Water Bags -- collapsible that you can use to carry water to a dry camp.  Even better is to not have any dry camps!  If you do, consider cooking your evening meal at noon when you are near water and eating a dry meal at dinner instead of carrying water.

Polar Pure/MicroPur -- take a bottle or two of Polar Pure or extra MicroPur tablets of your own depending on the size of your crew.  Philmont will distribute MicroPur tablets to the crew but it is helpful to have your own water purification.  Keep it in its own zip lock bag.

Water Filters -- these really aren't necessary at Philmont.  Philmont will require that you use MicroPur to purify water, even if you filter it.  If you encounter murky, muddy water, let it settle or filter through a paper coffee filter or bandana before treating with Polar Pure.

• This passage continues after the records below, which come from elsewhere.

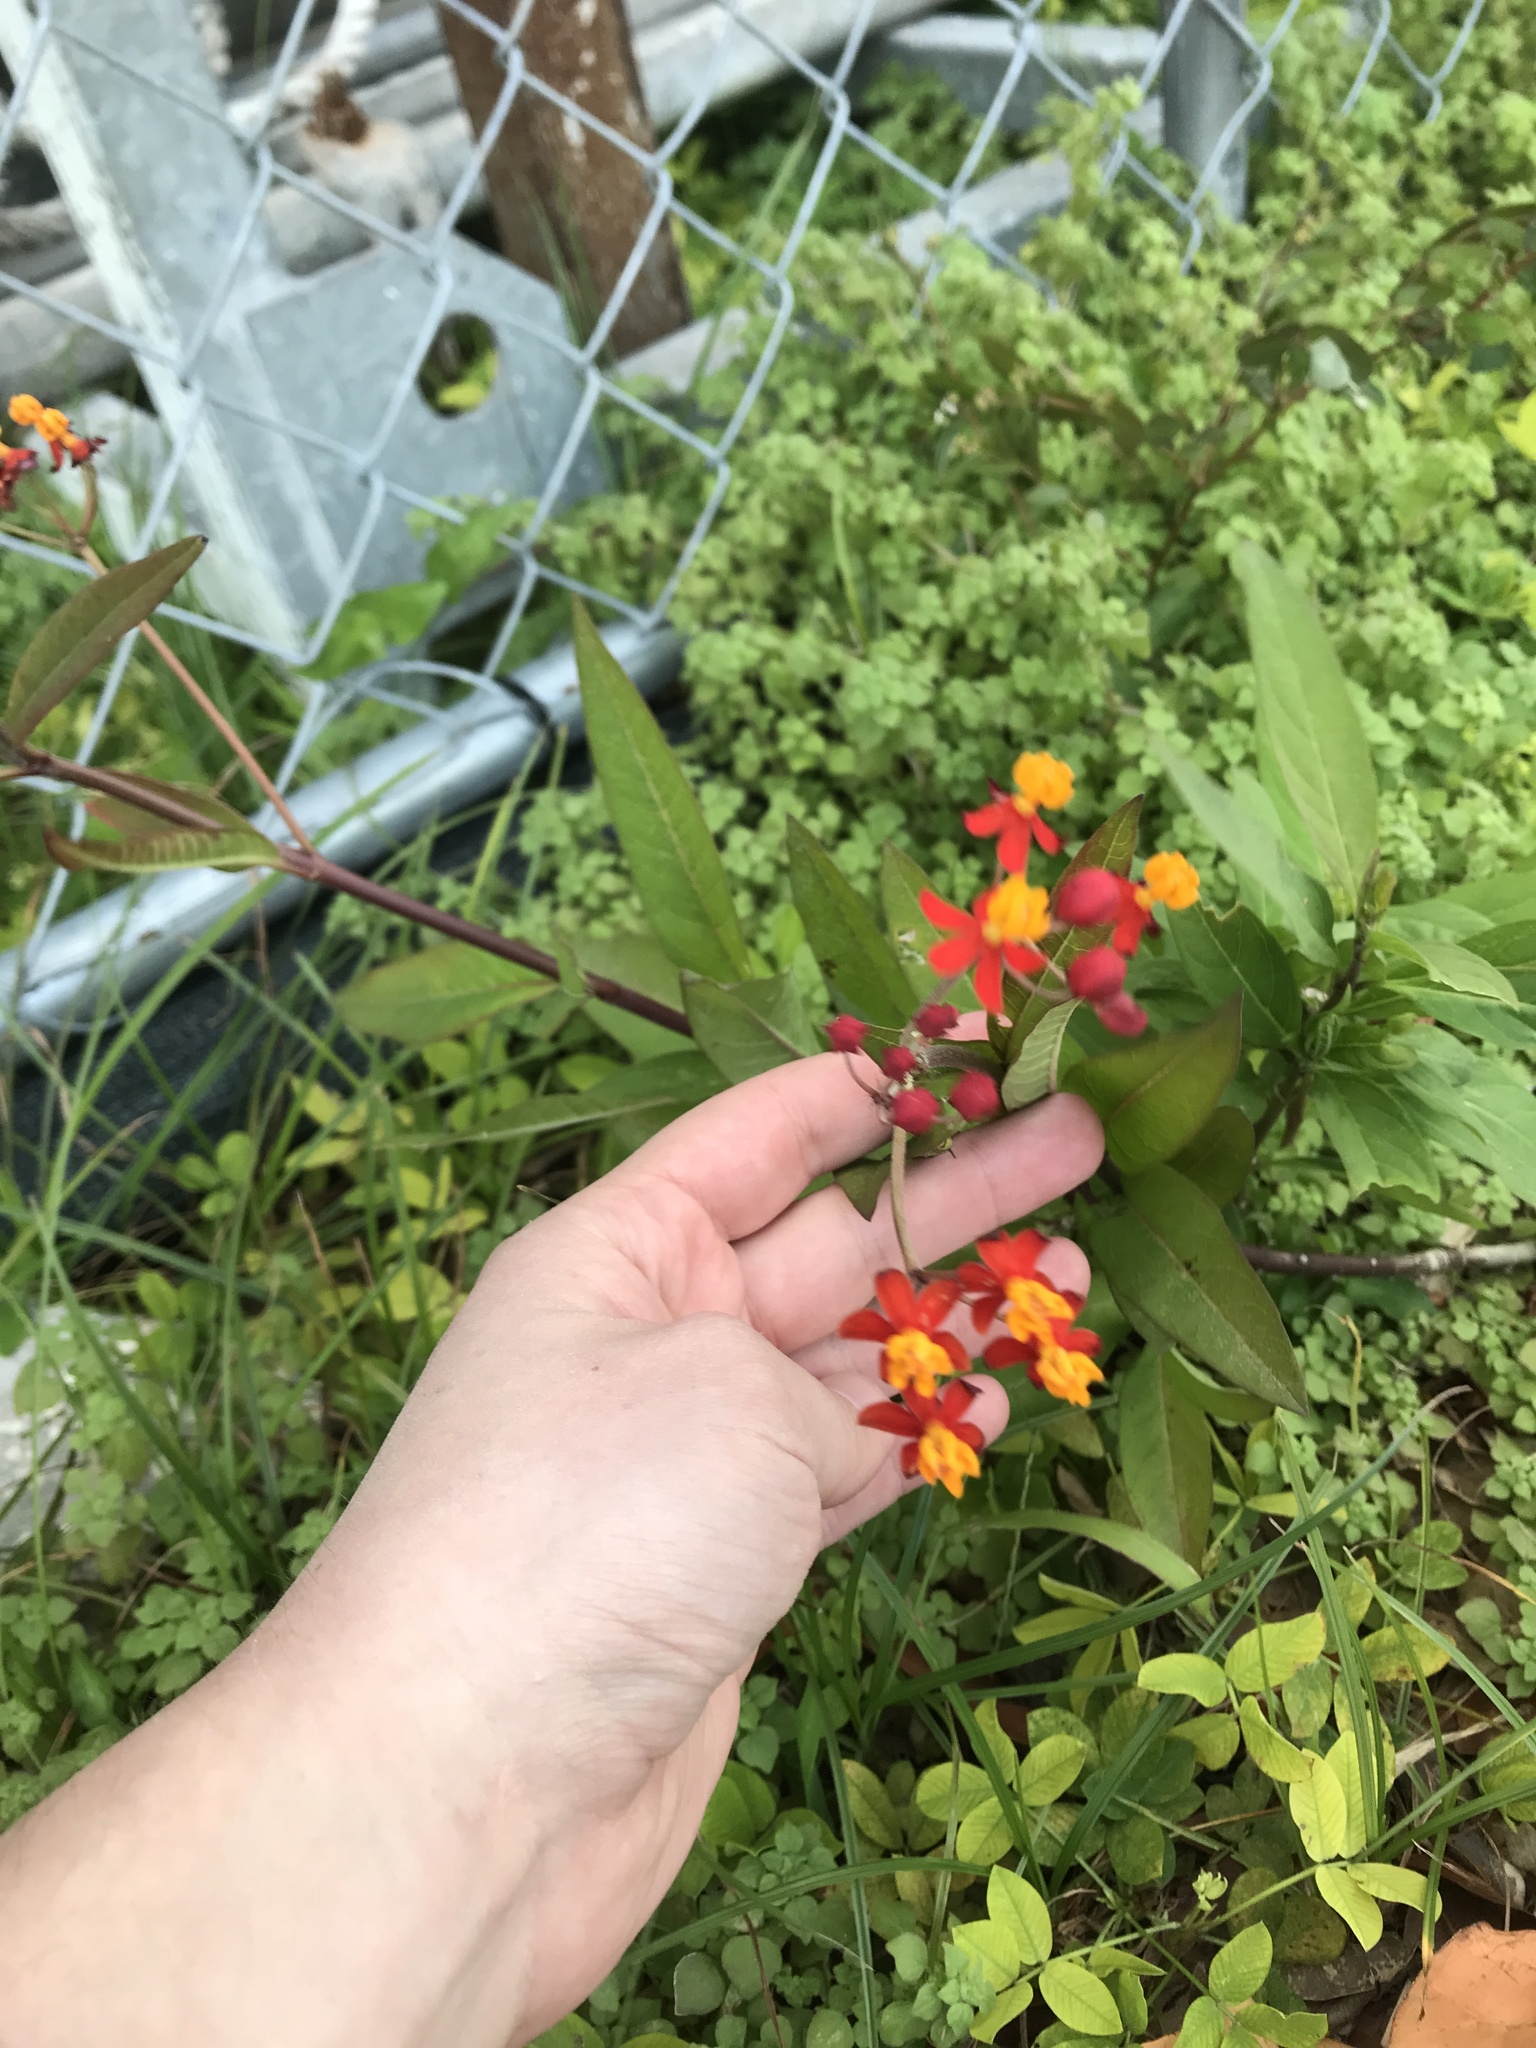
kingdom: Plantae
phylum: Tracheophyta
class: Magnoliopsida
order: Gentianales
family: Apocynaceae
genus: Asclepias
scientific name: Asclepias curassavica
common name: Bloodflower
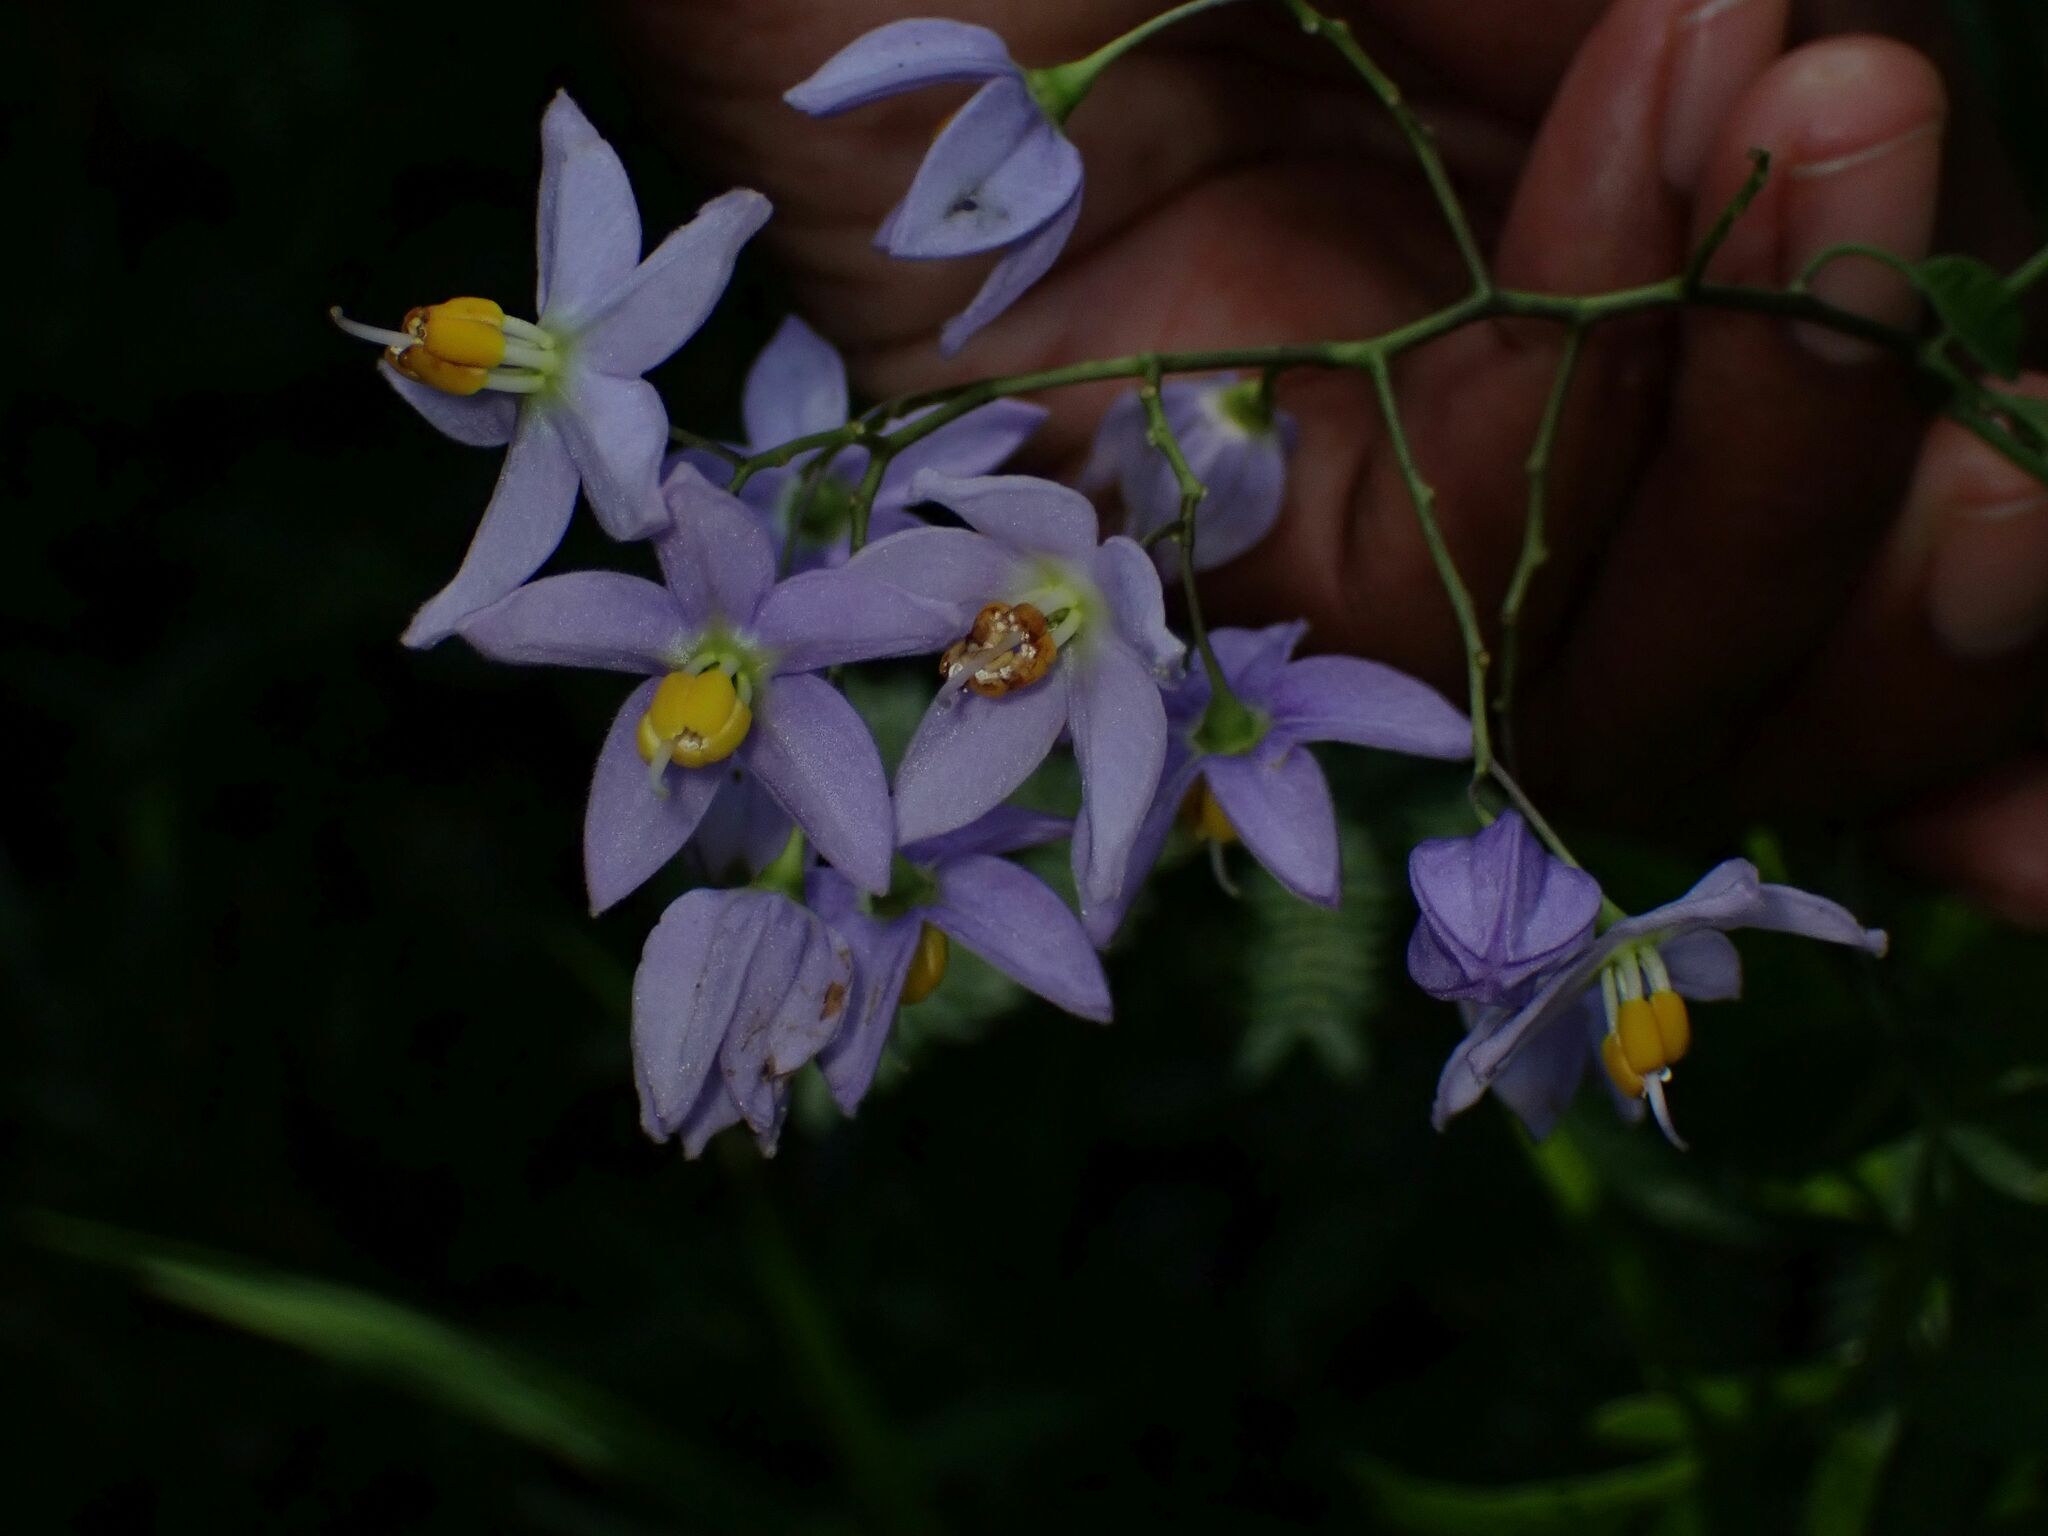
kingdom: Plantae
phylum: Tracheophyta
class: Magnoliopsida
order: Solanales
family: Solanaceae
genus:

Coffee -- if you are a coffee drinker, bring your own!  There is no coffee in any of the food you will pick up at the commissary's.  You can pick up individual packets of instant coffee in the Advisor Lodge at base camp before your departure or bring your own.  Remember that you will have to carry your used grounds with you and they may or may not accept them as trash at staffed camps.  Because of this, instant (even though it isn't as good) is preferable.  Remember to plan for extra fuel -- most breakfasts are dry so the only water heated in the morning will be your coffee.  There is an adult leader coffee every night at staffed camps.  They do have forms of coffee but it can be interesting!

Biner's -- a couple of carabineers can be helpful.  Use as "pulley's" for hanging bear bags, clipping things to your pack, etc.

Pitcher -- a lightweight plastic pitcher is useful.  You can use it to mix the Gatorade and other drink mixes.  This has two benefits, 1) it keeps you from having one of your water bottles forever taste like drink mix and 2) your crew will drink more of the mix with their meals.  This promotes hydration and provides calories and non-bland tasting drinks with meals.